- Mauricio Portillo House
- U.S. National Register of Historic Places
- Nearest city: San Lorenzo, Grant County, New Mexico
- Coordinates: 32°47′08″N 107°55′05″W﻿ / ﻿32.78556°N 107.91806°W
- Area: less than one acre
- Architectural style: Center hall plan
- MPS: Mimbres Valley MRA
- NRHP reference No.: 88000504
- Added to NRHP: May 16, 1988

= Mauricio Portillo House =

Historic house in New Mexico, United States

The Mauricio Portillo House is a historic house in San Lorenzo, Grant County, New Mexico. It was built circa 1890 by Mauricio Portillo, a settler from Mexico. It was designed with a center hall plan and a hip roof. It has been listed on the National Register of Historic Places since May 16, 1988.
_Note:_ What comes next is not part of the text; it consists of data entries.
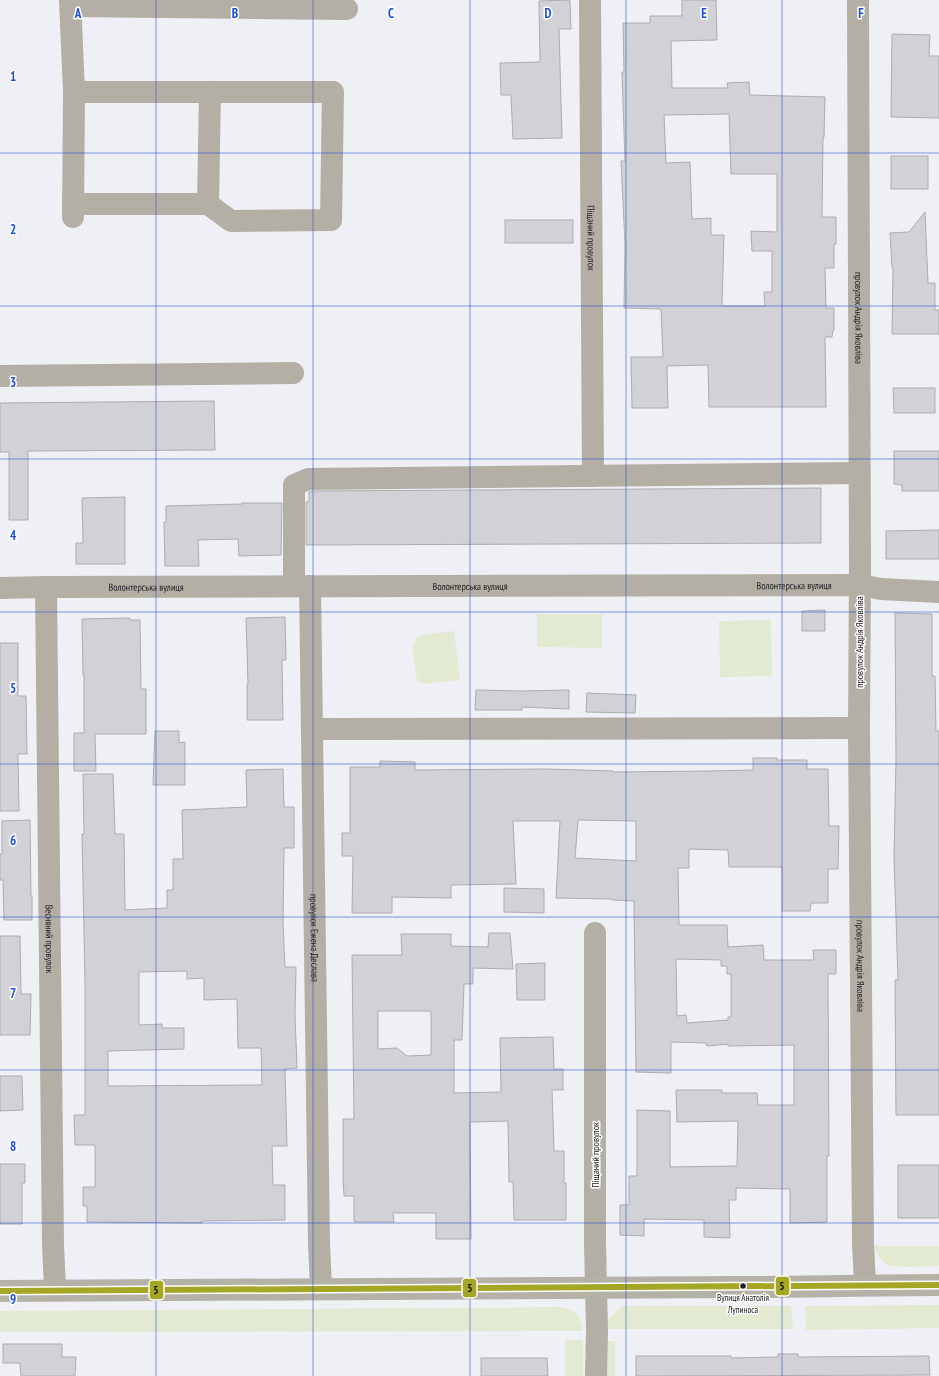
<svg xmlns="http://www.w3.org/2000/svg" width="939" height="1376" font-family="'PT Sans Narrow',sans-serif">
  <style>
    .green { fill: #e2ead2 }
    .building { fill: #d2d1d6; stroke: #ababb0; fill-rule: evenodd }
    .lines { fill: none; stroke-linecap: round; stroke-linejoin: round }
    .minor { stroke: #b3afa4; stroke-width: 22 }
    .major { stroke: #b4b1a7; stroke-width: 22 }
    .bus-1-casing { stroke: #fff; stroke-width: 9 }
    .bus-1 { stroke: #a6a625; stroke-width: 6 }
    .grid { fill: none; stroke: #1d4ed8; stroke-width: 1; stroke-opacity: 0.55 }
    .bus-dot { fill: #202024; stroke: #fff; stroke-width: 1.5 }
    .labels { text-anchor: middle; stroke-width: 3; stroke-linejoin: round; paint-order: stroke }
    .bus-label { font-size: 9px; fill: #202024; stroke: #fff }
    .street-label { font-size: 10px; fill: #202024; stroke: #fff }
    .grid-label { font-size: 13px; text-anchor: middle; font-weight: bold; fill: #1d4ed8; stroke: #fff; stroke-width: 3; stroke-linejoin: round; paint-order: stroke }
    .line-badge { stroke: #fff; stroke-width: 1.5 }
    .pale-badge-label { font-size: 11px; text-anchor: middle; font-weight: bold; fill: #111 }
  </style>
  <rect width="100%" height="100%" fill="#efeff6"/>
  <g class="green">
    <polygon points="537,614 602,614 602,648 537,647"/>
    <polygon points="771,620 772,676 720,677 719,621"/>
    <polygon points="454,631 460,680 423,684 417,680 412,646 418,636"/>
    <path d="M874,1246H939V1266C929,1266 893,1269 886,1264C880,1259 876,1252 874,1246Z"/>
    <polygon points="939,1305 939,1328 806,1330 805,1306"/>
    <polygon points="622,1306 791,1306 793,1329 605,1329 609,1318"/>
    <path d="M563,1307C579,1312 580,1316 583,1331L0,1332V1311Z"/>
    <rect x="565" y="1340" width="18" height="36"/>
    <rect x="604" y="1341" width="11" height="35"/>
  </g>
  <g class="building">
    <polygon points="570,0 571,29 559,29 562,138 513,139 511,95 501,95 500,63 540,62 539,1"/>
    <path d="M682,0H716L717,40L671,41L672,88H728L727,83L749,82L750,95L825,97L824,137H823L822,217H836V244H834V268H825L826,308H834V330H833L832,337H825L826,407H709L708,365L667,366L668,408H632L631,357H663L661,309L624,308L625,244L621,161H625L622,72H624L623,23H650V16H682ZM729,114L731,174H777V232L751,231L752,251H772V292H764L765,306H722L724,235H711V218L692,219L690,162L666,163L664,115Z"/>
    <polygon points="892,34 930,35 929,56 939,56 939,118 891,117"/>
    <rect x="891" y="156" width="37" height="33"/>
    <polygon points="925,212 928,283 935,283 935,310 939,310 939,334 892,334 893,268 892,268 890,233 909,232"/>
    <rect x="505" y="220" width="68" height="23"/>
    <polygon points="893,388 935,388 935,413 894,413"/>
    <polygon points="214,401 215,450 28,451 28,520 9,520 9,452 0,452 0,403"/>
    <polygon points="894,451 939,451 939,491 902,491 902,485 894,484"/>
    <polygon points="821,488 821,543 306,545 306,502 309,502 309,492 311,491"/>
    <polygon points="125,497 125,564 76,564 76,543 83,543 82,498"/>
    <polygon points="242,503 282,503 281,555 239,556 238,539 198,540 199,566 165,566 164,522 166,522 166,506 242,504"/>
    <polygon points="939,530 939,559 886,559 886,531"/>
    <polygon points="825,610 825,631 802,631 802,611"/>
    <polygon points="895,613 932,614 932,676 935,676 936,731 939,731 939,1115 896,1115 895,980 898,980 894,856 896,760"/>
    <polygon points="285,617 286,660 282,660 283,720 247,720 247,685 248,685 246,618"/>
    <polygon points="130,618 130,620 140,620 141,689 146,689 146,734 95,734 96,771 74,771 74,733 84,733 84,675 83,675 82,619"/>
    <polygon points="0,643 18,643 18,696 26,696 27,754 18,754 19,811 0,811"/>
    <polygon points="476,690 521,691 569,690 569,709 522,707 522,710 475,710"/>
    <polygon points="587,693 636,695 635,713 586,712"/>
    <polygon points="155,731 179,731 179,743 185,742 185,785 153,785"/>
    <path d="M753,758H777V760H807V769H828L829,826H839L838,869H828V903H811L810,911H782V867H729L728,850L689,849V868H678L679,925H727L728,947L763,945L764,960H814L813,950H836V974H828L829,1156H827V1222L790,1223V1189L736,1188V1200H729L730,1238L704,1237V1220L644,1219V1236L620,1235V1205H629V1176H637V1110L670,1111V1167L737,1166L738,1121L677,1122L676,1090H722V1093H757L758,1105H794V1045L728,1046V1044L707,1046L706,1043L671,1042V1073L636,1072L634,901L612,900V899L556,898L560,821H513L516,884L451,885V898L392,897V913H352L353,856H342V833H350V767H380V761L415,762V770L546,769L613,771V772L710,771L753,770ZM578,820L636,821V861L575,858ZM676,959L721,960V966H727V974H731V1017H728V1020L687,1023L686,1015L677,1016Z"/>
    <path d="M283,769L284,807H294V848H284L283,923L285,967H296L295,1015L297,1068L285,1069L287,1146H272L273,1185H285V1220L202,1221V1223L87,1222V1206H83V1187H95V1145H75L74,1115H85V981L82,834H84L83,774H113L115,834H124L125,910L167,908V890H173V859H183L182,810L247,807L246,770ZM187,971V979L204,978V1000L237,999L238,1048H261L262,1085L108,1086V1051L184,1049V1028H162V1024L139,1025V972Z"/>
    <polygon points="30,820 31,896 32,896 32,920 4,920 3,880 0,880 0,854 2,854 2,821"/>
    <polygon points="504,888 544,889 544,913 504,912"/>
    <path d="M489,933H510L513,969L473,968V984H464L462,1040H454V1093L501,1092L500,1038L553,1037L554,1069H563V1090H552L554,1151H564V1183H566V1220H514L513,1182H509L508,1121L470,1122L471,1239H436V1213H393L394,1222H354V1196H344L343,1176V1119H354L352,955H402L401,934H451V946L488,947ZM378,1011H431V1055L407,1056L397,1048L378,1049Z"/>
    <polygon points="0,936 20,936 21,994 31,994 30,1035 0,1035"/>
    <polygon points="545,963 545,1000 517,1000 516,964"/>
    <polygon points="0,1076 22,1076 23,1110 0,1111"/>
    <polygon points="0,1164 25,1164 25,1183 22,1183 22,1224 0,1224"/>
    <rect x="898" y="1165" width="41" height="53"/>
    <polygon points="3,1344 62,1344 62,1357 76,1357 75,1376 21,1376 20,1363 3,1363"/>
    <polygon points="778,1354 798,1354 798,1357 929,1356 930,1375 636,1376 636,1356 731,1356 731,1358 778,1357"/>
    <polygon points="481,1358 547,1358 548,1376 481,1376"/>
  </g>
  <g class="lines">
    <g class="minor">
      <polyline points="70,0 74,92 73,217"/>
      <path id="s1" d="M590,0L593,476"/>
      <path id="s2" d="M858,0L860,567L859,728L863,1243L865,1285"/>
      <polyline points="71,6 347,9"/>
      <polyline points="73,204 208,204 231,221 331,220 333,92 74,92"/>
      <polyline points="208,204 210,92"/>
      <polyline points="0,376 293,373"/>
      <polyline points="294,586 294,485 308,479 859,473"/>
      <path id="s3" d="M310,586L319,1243L321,1289"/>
      <path id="s4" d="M46,587L53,1244L55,1290"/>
      <path id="s5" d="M0,588L46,587L860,585L881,589L939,592"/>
      <polyline points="312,729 859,728"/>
      <polyline points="595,933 595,1243 597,1331 596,1376"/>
    </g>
    <path class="major" d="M0,1291C247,1289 494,1287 741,1287C807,1287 873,1285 939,1285"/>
    <g class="bus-1-casing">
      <polyline id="bus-1" points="0,1291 939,1285"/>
    </g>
    <use href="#bus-1" class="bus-1"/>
  </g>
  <path class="grid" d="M156,0V1376M313,0V1376M470,0V1376M626,0V1376M782,0V1376M0,153H939M0,306H939M0,459H939M0,612H939M0,764H939M0,917H939M0,1070H939M0,1223H939"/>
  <circle class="bus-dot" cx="743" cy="1286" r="3.5"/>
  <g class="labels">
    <g class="bus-label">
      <text x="743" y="1301">Вулиця Анатолія<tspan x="743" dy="12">Лупиноса</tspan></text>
    </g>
    <g class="street-label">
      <text dy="4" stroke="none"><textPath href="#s1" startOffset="238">Піщаний провулок</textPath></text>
      <text dy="4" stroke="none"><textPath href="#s2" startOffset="318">провулок Андрія Яковліва</textPath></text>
      <text dy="4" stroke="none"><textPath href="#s5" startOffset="794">Волонтерська вулиця</textPath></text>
      <text dy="4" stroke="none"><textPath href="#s5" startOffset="470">Волонтерська вулиця</textPath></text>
      <text dy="4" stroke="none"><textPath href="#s5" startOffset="146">Волонтерська вулиця</textPath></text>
      <text transform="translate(859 642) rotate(-90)" y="4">провулок Андрія Яковліва</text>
      <text dy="4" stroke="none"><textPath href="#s4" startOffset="352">Весняний провулок</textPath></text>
      <text dy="4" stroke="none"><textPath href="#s3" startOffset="352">провулок Ежена Деслава</textPath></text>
      <text dy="4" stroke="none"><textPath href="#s2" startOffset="966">провулок Андрія Яковліва</textPath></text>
      <text transform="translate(595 1155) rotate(-90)" y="4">Піщаний провулок</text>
    </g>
  </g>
  <g class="grid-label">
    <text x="78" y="18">A</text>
    <text x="235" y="18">B</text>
    <text x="391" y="18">C</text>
    <text x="548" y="18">D</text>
    <text x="704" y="18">E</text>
    <text x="861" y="18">F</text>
    <text x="13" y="81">1</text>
    <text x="13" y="234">2</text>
    <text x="13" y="387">3</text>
    <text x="13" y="540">4</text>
    <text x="13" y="693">5</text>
    <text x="13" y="845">6</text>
    <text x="13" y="998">7</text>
    <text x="13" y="1151">8</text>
    <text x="13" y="1304">9</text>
  </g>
  <g class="line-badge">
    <rect x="775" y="1276" width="15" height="20" rx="4" fill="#a6a625"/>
    <rect x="462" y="1278" width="15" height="20" rx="4" fill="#a6a625"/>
    <rect x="149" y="1280" width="15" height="20" rx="4" fill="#a6a625"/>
  </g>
  <g class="pale-badge-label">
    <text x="782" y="1290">5</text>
    <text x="470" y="1292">5</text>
    <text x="156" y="1294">5</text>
  </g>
</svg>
The house was deemed significant as one of a group of early settlement hip-roofed, center hall plan houses, whose style had been studied explicitly in southern Arizona but whose presence in southern New Mexico had only been noted. It was felt "the house may offer important information on the spread of this house type across the Southwest." Also its "adobe barn is the largest in the valley and has a unique ventilator wall."

It was listed on the National Register as part of a 1988 study of historic resources in the Mimbres Valley of Grant County.